Geçtiğimiz günlerde Zaman gazetesinin Ankara bürosundan Tuğba Mezararkalı aradı. Gazetelerin Ankara temsilcilerine “Cumhurbaşkanı uçağına binmiş olsaydınız ne sorardınız?” şeklinde bir çalışma yaptıklarını söyledi. Bizden de soru istedi. Biz de 10 soru hazırlayıp gönderdik. Gazetede geçtiğimiz Pazar günü (8.3.2015) “O uçakta sorulamayan 25 soru” başlığıyla tam sayfa bir haber yayınladı. Haberde, Cumhuriyet, Bugün, Millî Gazete, Taraf, Yeniçağ, Zaman, Samanyolu ve Bugün televizyonlarının ve Yeni Asya temsilcileri uçakta olsalardı neler soracakları aktardılar. Habere http://www.zaman.com.tr/pazar_o-ucakta-sorulamayan-sorular_2281954.html adresinden ulaşabilirsiniz.

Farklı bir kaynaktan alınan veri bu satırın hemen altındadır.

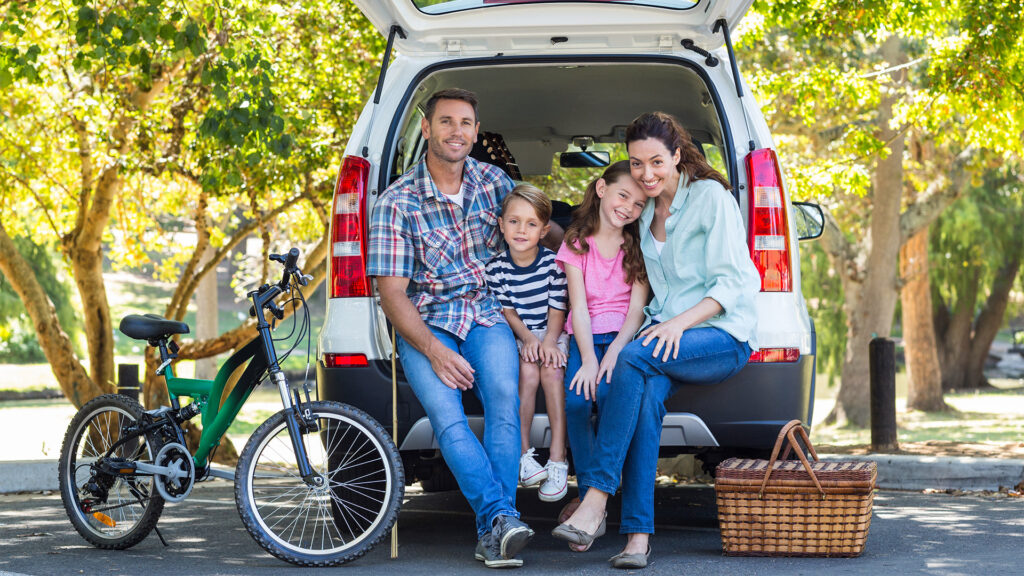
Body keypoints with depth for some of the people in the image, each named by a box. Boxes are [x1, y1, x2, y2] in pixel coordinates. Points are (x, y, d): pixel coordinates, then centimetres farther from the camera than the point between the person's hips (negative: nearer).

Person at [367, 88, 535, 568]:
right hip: (424, 323, -2)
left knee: (504, 396, -29)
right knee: (445, 414, -30)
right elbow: (391, 293, -6)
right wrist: (434, 350, -18)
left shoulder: (491, 181, 8)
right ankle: (502, 516, -36)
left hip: (486, 315, 2)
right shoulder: (397, 203, -4)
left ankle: (492, 531, -31)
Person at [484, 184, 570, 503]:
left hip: (552, 335, 0)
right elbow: (507, 311, -3)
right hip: (516, 337, 1)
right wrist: (528, 339, -18)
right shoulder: (496, 268, -5)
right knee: (528, 372, -28)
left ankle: (557, 460, -26)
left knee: (551, 370, -29)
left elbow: (557, 310, -6)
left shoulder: (552, 263, -7)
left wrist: (548, 342, -21)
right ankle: (523, 454, -17)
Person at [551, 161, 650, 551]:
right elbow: (579, 307, -2)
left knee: (608, 393, -30)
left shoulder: (638, 246, 8)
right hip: (586, 337, 1)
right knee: (577, 402, -28)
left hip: (625, 337, -1)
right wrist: (588, 359, -18)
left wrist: (613, 355, -20)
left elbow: (636, 308, -3)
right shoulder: (577, 243, 8)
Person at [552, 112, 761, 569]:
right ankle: (638, 535, -38)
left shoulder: (710, 196, -4)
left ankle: (597, 497, -35)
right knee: (648, 393, -31)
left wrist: (680, 322, -23)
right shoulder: (646, 212, 17)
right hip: (668, 334, 5)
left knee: (635, 359, -34)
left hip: (721, 335, -5)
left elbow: (736, 281, -10)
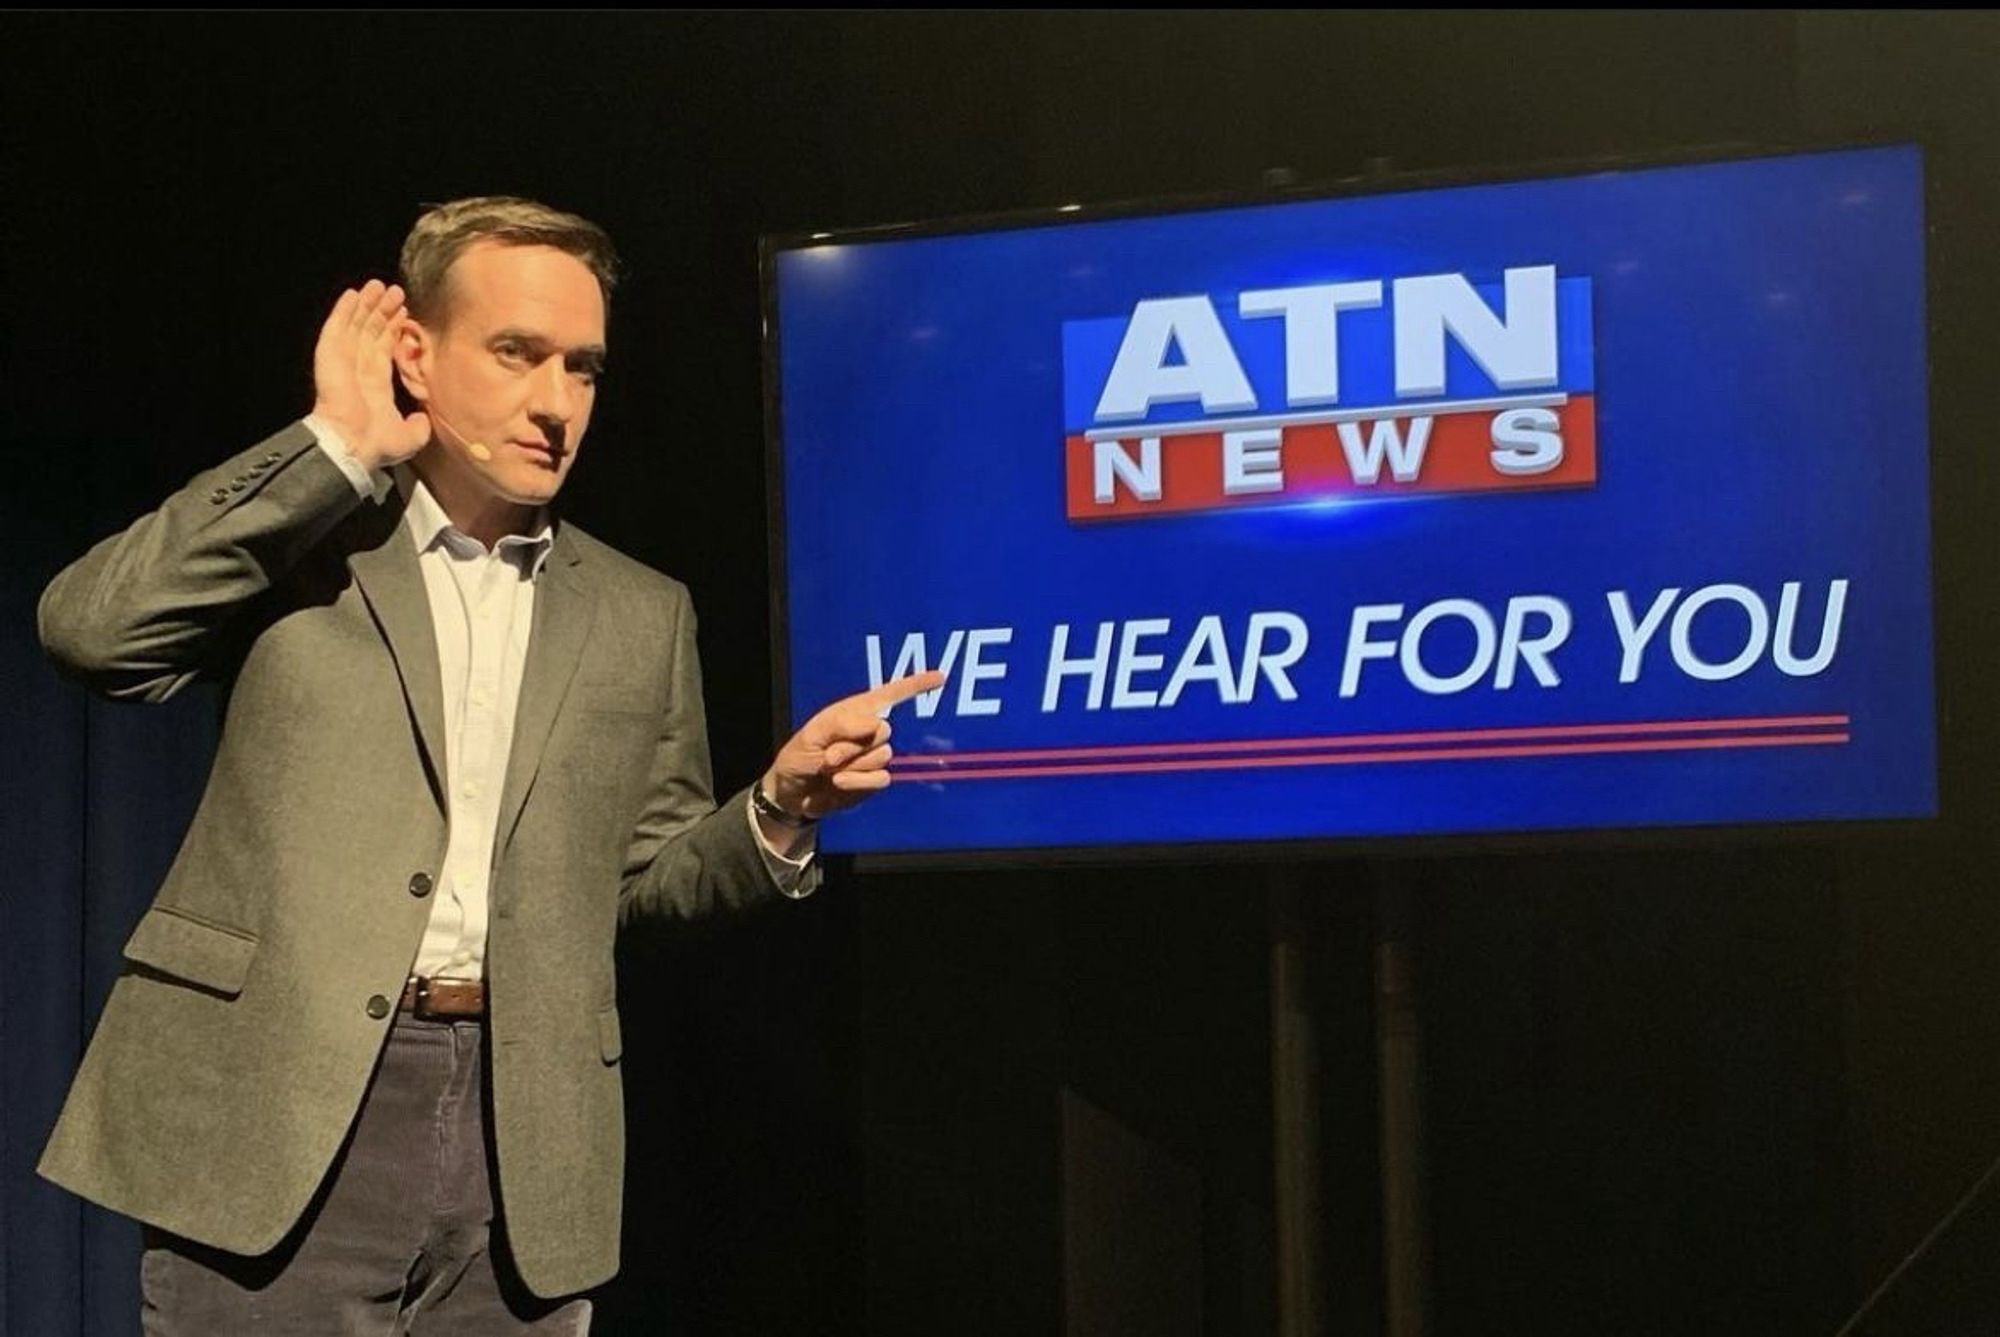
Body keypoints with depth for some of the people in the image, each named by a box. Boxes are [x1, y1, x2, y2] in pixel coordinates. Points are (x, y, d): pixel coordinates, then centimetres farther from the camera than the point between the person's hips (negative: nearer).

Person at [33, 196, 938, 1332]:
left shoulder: (641, 616, 16)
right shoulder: (295, 537, 6)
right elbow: (90, 630, -12)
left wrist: (780, 805, 0)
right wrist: (338, 449, -9)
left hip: (522, 1143, 3)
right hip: (277, 1113, -3)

Haberde sayfayı sığmadığı için 10 sorumuzdan ancak dördü yer almıştı.
(...)
Bizi şaşırtan bu soruların birilerini rahatsız etmesi oldu... Neden rahatsız oldular onu da anlamış değilim! Çünkü sorularda rahatsız edecek bir durum olmadığını düşünüyoruz.
Biz Cumhurbaşkanına sorduk, akredite olan ve uçaktan inmeyenlerden ses geldi. Buradan (Bari soruları da siz cevaplayın da, cumhurbaşkanını zahmetten kurtarın’ diyesimiz var.)
Rahatsız olanlardan birisi Yeni Akit Gazetesi Genel Yayın Koordinatörü Hasan Karakaya olmuş. Başta yazarın bu konuda yazdığı çirkin yazıyı ayıplıyor, kınıyorum. Burada cevap vermeye bile gerek duymuyorum. Kendisine yakışanı yazmış. Üslûbu zaten sorunlu olan Karakaya’dan da bu beklenirdi zaten. Özür bekliyorum. Biz üslûbumuzu muhafaza ediyoruz.